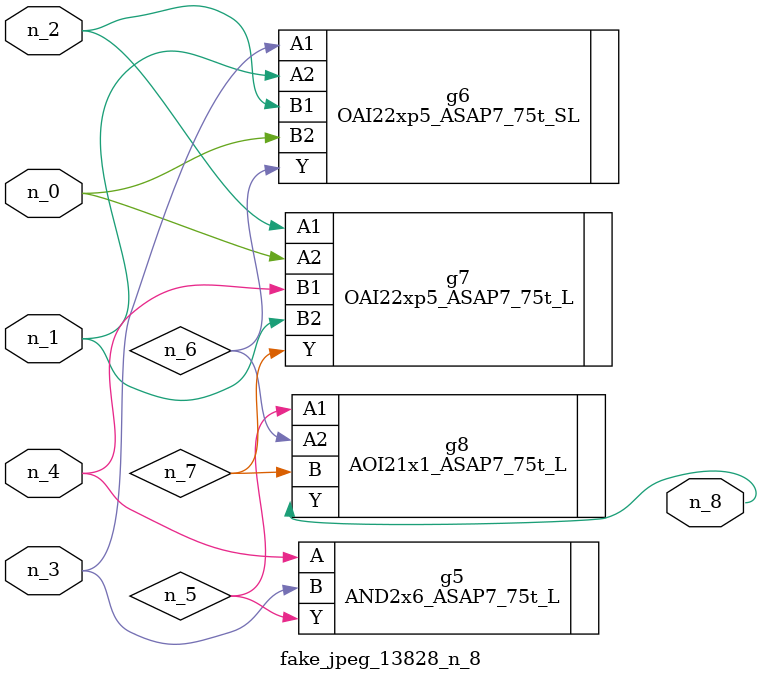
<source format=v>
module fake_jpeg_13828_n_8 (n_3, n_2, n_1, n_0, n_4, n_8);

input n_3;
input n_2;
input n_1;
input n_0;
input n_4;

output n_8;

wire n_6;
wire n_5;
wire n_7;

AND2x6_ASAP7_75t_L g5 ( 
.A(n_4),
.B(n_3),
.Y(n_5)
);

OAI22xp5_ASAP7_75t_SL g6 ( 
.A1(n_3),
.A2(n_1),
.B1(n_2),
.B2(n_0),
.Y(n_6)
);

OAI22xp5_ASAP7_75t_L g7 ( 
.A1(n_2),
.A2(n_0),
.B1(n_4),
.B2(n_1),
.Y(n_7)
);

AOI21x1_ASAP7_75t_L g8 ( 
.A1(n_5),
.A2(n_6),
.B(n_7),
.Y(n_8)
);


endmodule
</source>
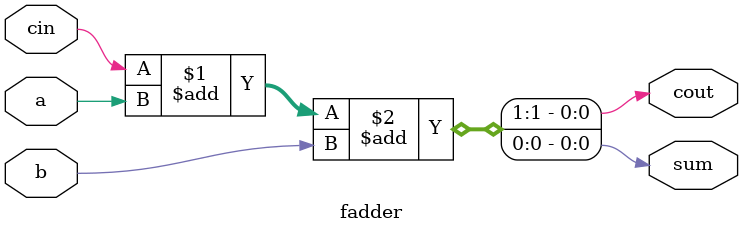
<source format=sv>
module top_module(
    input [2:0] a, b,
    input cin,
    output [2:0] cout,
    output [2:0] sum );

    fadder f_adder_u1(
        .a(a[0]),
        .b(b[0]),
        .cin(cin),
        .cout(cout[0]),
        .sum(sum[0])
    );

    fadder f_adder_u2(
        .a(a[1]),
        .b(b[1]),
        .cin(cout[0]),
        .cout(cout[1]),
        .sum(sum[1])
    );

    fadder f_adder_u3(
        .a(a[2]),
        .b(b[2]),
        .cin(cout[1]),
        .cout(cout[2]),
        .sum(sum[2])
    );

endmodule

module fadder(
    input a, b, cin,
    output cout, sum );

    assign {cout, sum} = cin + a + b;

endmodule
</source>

——————————

What you should produce is an exact copy of the records, with the pictures left out.

<source format=v>
module fake_jpeg_13828_n_8 (n_3, n_2, n_1, n_0, n_4, n_8);

input n_3;
input n_2;
input n_1;
input n_0;
input n_4;

output n_8;

wire n_6;
wire n_5;
wire n_7;

AND2x6_ASAP7_75t_L g5 ( 
.A(n_4),
.B(n_3),
.Y(n_5)
);

OAI22xp5_ASAP7_75t_SL g6 ( 
.A1(n_3),
.A2(n_1),
.B1(n_2),
.B2(n_0),
.Y(n_6)
);

OAI22xp5_ASAP7_75t_L g7 ( 
.A1(n_2),
.A2(n_0),
.B1(n_4),
.B2(n_1),
.Y(n_7)
);

AOI21x1_ASAP7_75t_L g8 ( 
.A1(n_5),
.A2(n_6),
.B(n_7),
.Y(n_8)
);


endmodule
</source>
<source format=sv>
module top_module(
    input [2:0] a, b,
    input cin,
    output [2:0] cout,
    output [2:0] sum );

    fadder f_adder_u1(
        .a(a[0]),
        .b(b[0]),
        .cin(cin),
        .cout(cout[0]),
        .sum(sum[0])
    );

    fadder f_adder_u2(
        .a(a[1]),
        .b(b[1]),
        .cin(cout[0]),
        .cout(cout[1]),
        .sum(sum[1])
    );

    fadder f_adder_u3(
        .a(a[2]),
        .b(b[2]),
        .cin(cout[1]),
        .cout(cout[2]),
        .sum(sum[2])
    );

endmodule

module fadder(
    input a, b, cin,
    output cout, sum );

    assign {cout, sum} = cin + a + b;

endmodule
</source>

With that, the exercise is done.